Emory Students Study Jewish Life in Poland
search
TravelCommunity

Emory Students Study Jewish Life in Poland

Ten-day trip in mid-May, sponsored by Emory’s Tam Institute for Jewish Studies, helped students re-examine Jewish life in Eastern Europe.

Krakow Poland’s Jewish Cultural Festival is one of the largest such events in the world.
Krakow Poland’s Jewish Cultural Festival is one of the largest such events in the world.

For the first time since it was founded 24 years ago, the Emory University’s Tam Institute for Jewish Studies has sponsored a 10-day trip abroad for students to study Jewish life in Eastern Europe. The trip was led by Ellie Schainker, an Emory history professor with a dual appointment in Jewish studies.

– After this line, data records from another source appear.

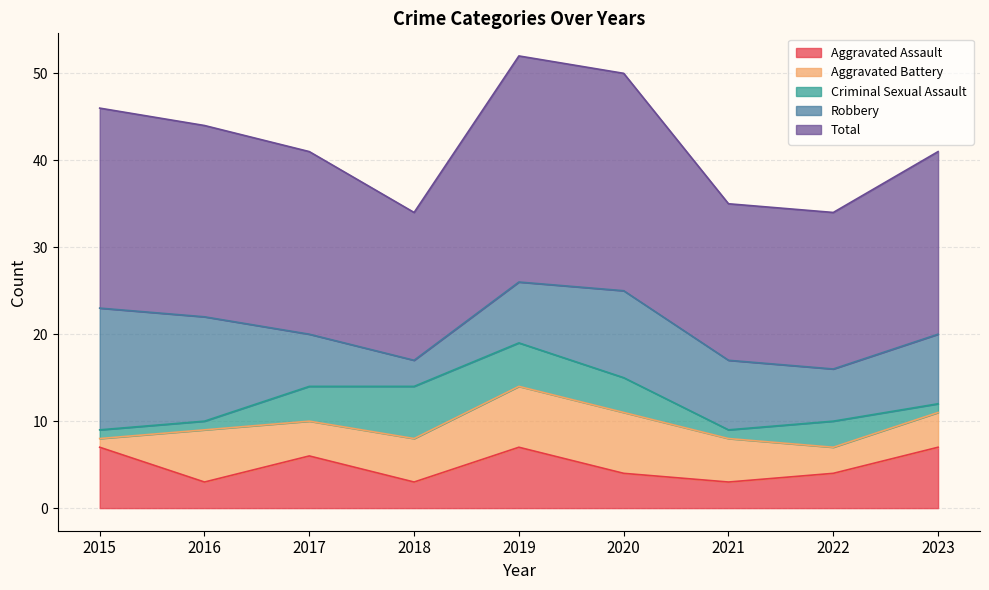

Reading right to left, list all the values displayed in this chart.

Aggravated Assault: 7	4	3	4	7	3	6	3	7
Aggravated Battery: 4	3	5	7	7	5	4	6	1
Criminal Sexual Assault: 1	3	1	4	5	6	4	1	1
Robbery: 8	6	8	10	7	3	6	12	14
Total: 21	18	18	25	26	17	21	22	23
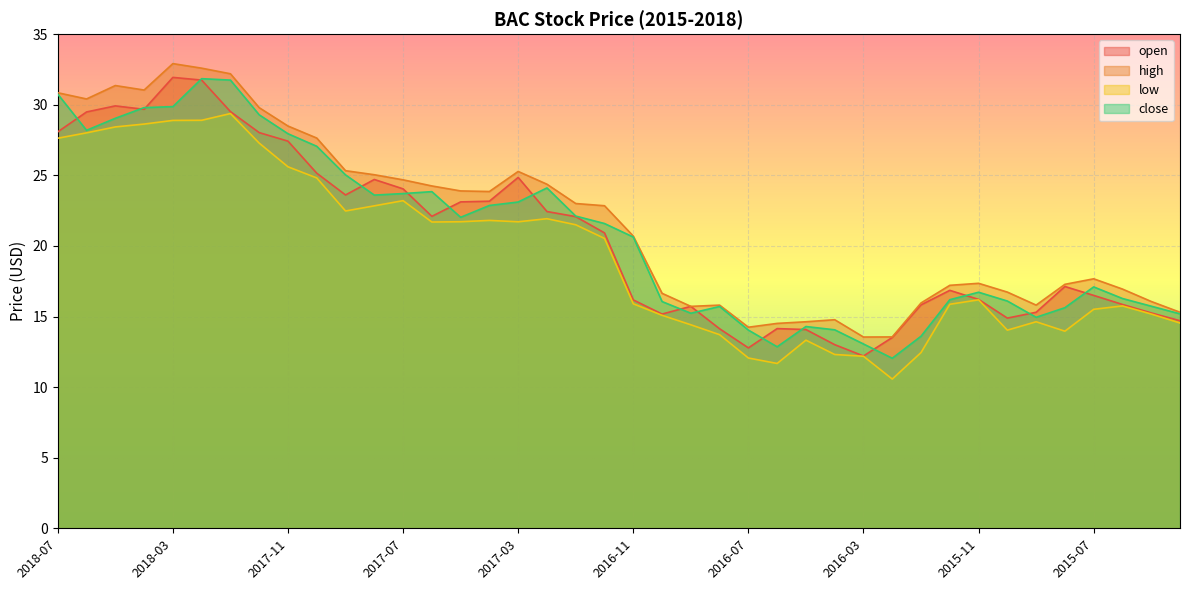

True or false: open has more than 1 points higher than both neighbors.

True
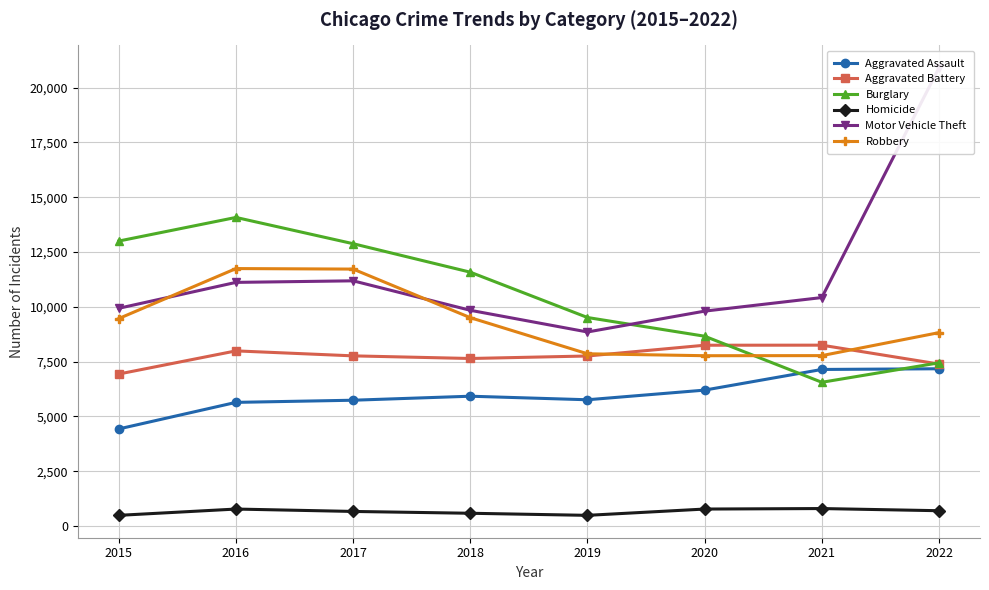

True or false: Aggravated Assault and Homicide cross at least once.

False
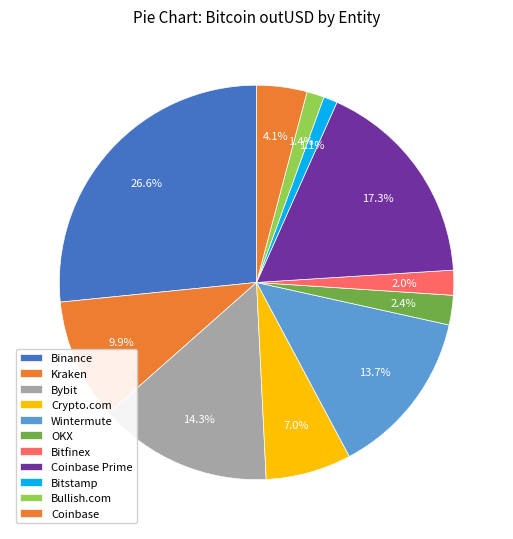

How many slices are in this pie chart?

11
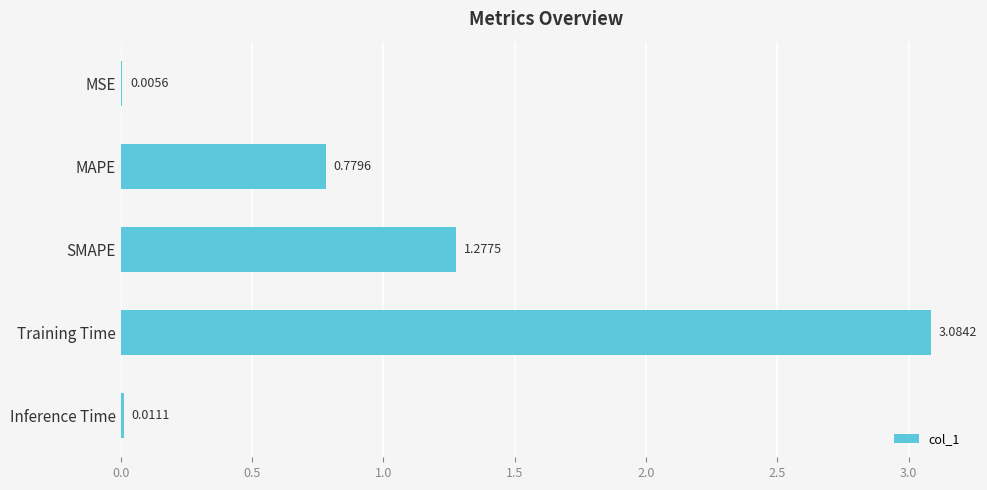

How many distinct data groups are displayed?

1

Over a 10-day period, beginning in mid-May, 16 students, many of whom had taken professor Shainker’s course about Jews in Eastern Europe, visited both Krakow and Warsaw in Poland. Both cities were important cultural and religious centers for the large Jewish community, which totaled more than 3.3 million in Poland before the Holocaust. According to Schainker, the goal of the trip was not only to look at the country’s history, but to examine Jewish life today.

“We wanted to take the story of Jewish life to the contemporary moment,” Schainker said, “and to look at Polish Jewish life today. We wanted to really ask questions about memory and memorialization, now, about the effect of the Nazi occupation, and also about Jewish life under communist domination.”

The Jewish Museum in Warsaw chronicles 1,000 years of Jewish history in Poland.

The trip began in Krakow, which is the well-known setting for Steven Spielberg’s 1993 drama, “Schindler’s List.” Because Krakow was occupied early in the war by the Nazis and because it wasn’t bombed, its Jewish quarter and some of its important Jewish buildings and its Jewish ghetto survived.

Today, Krakow is the home of one of the largest Jewish cultural festivals in the world. The festival was started in the 1980s by non-Jews and attracts large numbers of Poles who are attracted to the klezmer music of the past as well as performances of such musical dramas as “Fiddler On The Roof.”

For Schainker and her students, the success of the festival has been one indication of the new dynamism that is developing around Jewish life in Poland today.

“There is a kind of a breath of new life about Jewish identity, about Jewish pride.

The Jews are also working alongside of non-Jewish Poles who are invested in Jewish heritage and Jewish renewal. And so, the combination of that…to me was…really interesting and actually pretty dynamic in terms of when we think of renewal writ large,” Schainker said.

Still, for students like Sasha Rivers, who majored in Jewish studies at Emory and graduated this year, there is no escaping the realization of what was lost during the Holocaust years.

“While I understand the frustration that many Jewish Poles have with the concept that Poland is a Jewish graveyard, this does not change the fact that it is. I think there is still much to be done, not only with Holocaust remembrance and education in Poland, but with post-war reconciliation in general.”

Warsaw’s rebuilt Nozik synagogue has become a symbol of the renewal of Jewish life in Poland.

Jewish life in Poland suffered not only through the devastation of the Holocaust but by the official program of antisemitic purges by the Communist government in the post-war years. By 1968, it led to the expulsion of 13,000 Jews, many of whom had to renounce their Polish citizenship to be allowed to leave the country. It was a cruel blow for so many of them, who had survived the Holocaust only to see themselves persecuted yet again.

For Eric Steinberg, who is beginning his third year at Emory in August, the trip was a real eye-opener.

“I never knew much about the thriving Jewish life in Europe before the war, and I had never stepped foot or even considered visiting Germany, the Czech Republic, or Poland – sites of the Shoah, until just a year ago. So, if there is any aspect of this trip that I know will stick with me, it is that I was able to break through this apathy by confronting Poland’s Jewish past and present firsthand.”

I never knew much about the thriving Jewish life in Europe before the war, and I had never stepped foot or even considered visiting Germany, the Czech Republic, or Poland – sites of the Shoah, until just a year ago. So, if there is any aspect of this trip that I know will stick with me, it is that I was able to break through this apathy by confronting Poland’s Jewish past and present firsthand.

Schainker points out that Poland is developing into one of the most important centers in Europe for the academic discipline of Jewish studies. She and her group visited an institute for Jewish studies at a local university and had an opportunity to learn alongside students and discuss Jewish studies with them.

In Warsaw, they met with local students who belonged to the local Hillel chapter and had Shabbat dinner with them. The Emory professor believes it’s all part of a major effort by the small Jewish community in Poland to go beyond the memory of the Holocaust there.

“Jews aren’t just about the Holocaust in Poland, there’s this rich culture that is something to celebrate in Poland as well. I think there’s a bit of a nostalgia for the fact that Poland was once a very religiously and ethnically diverse place before the war. I think there’s a more pluralistic vision today of what Poland could be.”